▶ _Dataset entries_

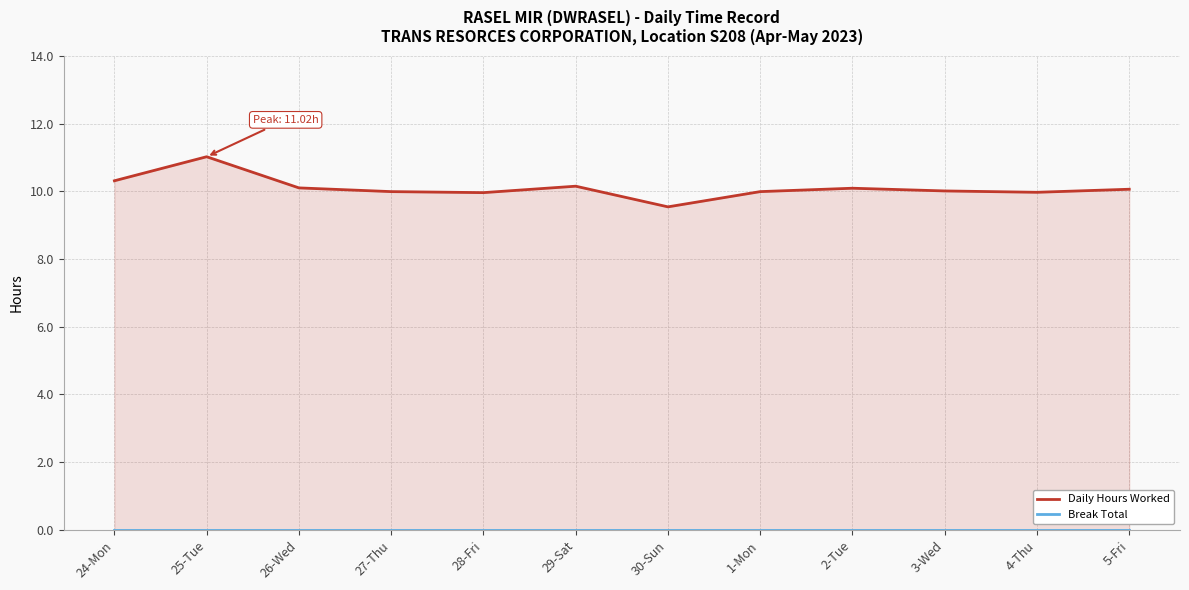

True or false: Daily Hours Worked has more than 2 points higher than both neighbors.

True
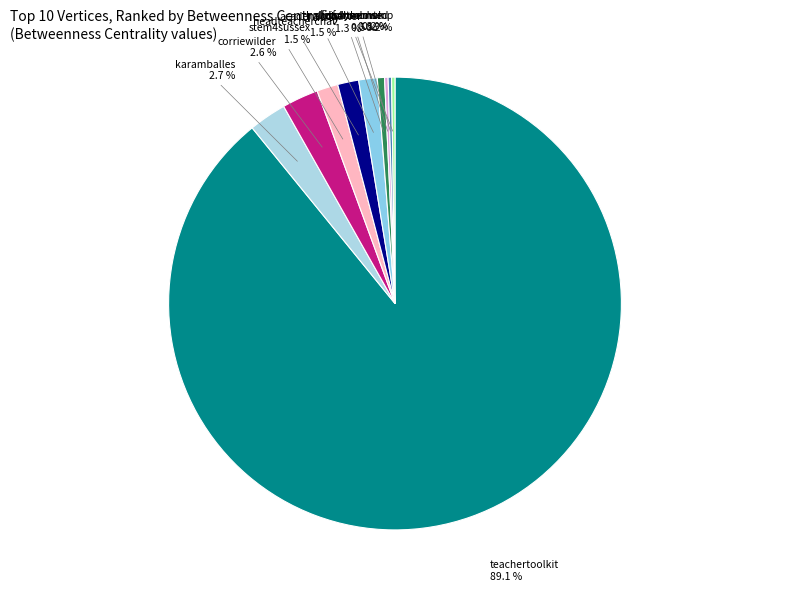

Rank the categories by value from highest to lowest.

teachertoolkit, karamballes, corriewilder, stem4sussex, headteacherchat, academicchatter, chrisdysonht, usforthemuk, commonsed, halfon4harlowmp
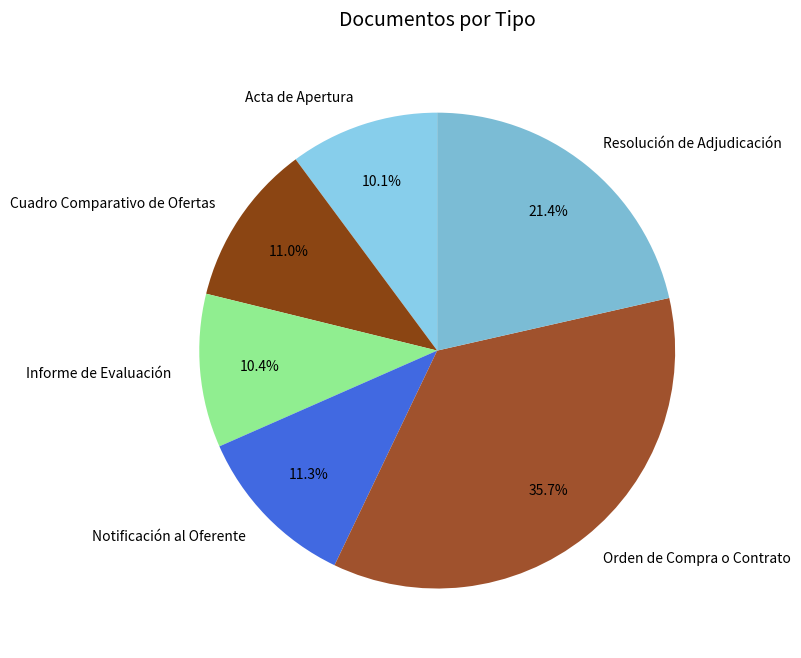

The Acta de Apertura slice represents 10% of the pie. True or false?

True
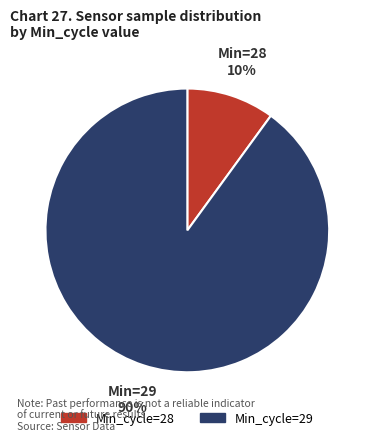

Is there any slice that represents more than half of the pie?

Yes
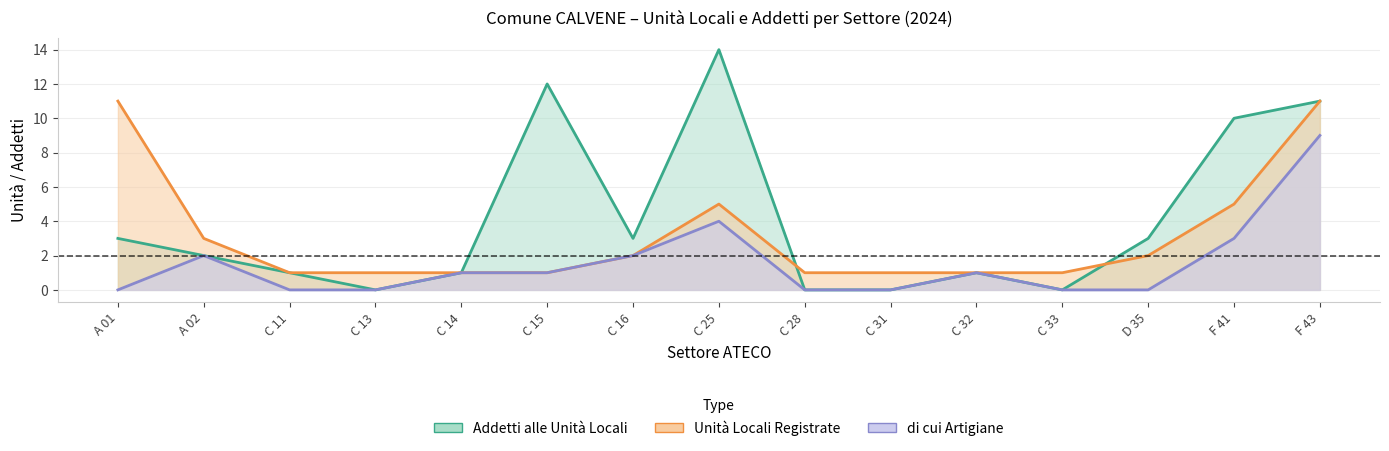

How many distinct data groups are displayed?

3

▶ _About this exercise_
Copy out the material above word for word, leaving out the pictures.

▶ _Written response_
True or false: Daily Hours Worked has more than 2 points higher than both neighbors.

True

Rank the categories by value from highest to lowest.

teachertoolkit, karamballes, corriewilder, stem4sussex, headteacherchat, academicchatter, chrisdysonht, usforthemuk, commonsed, halfon4harlowmp

The Acta de Apertura slice represents 10% of the pie. True or false?

True

Is there any slice that represents more than half of the pie?

Yes

How many distinct data groups are displayed?

3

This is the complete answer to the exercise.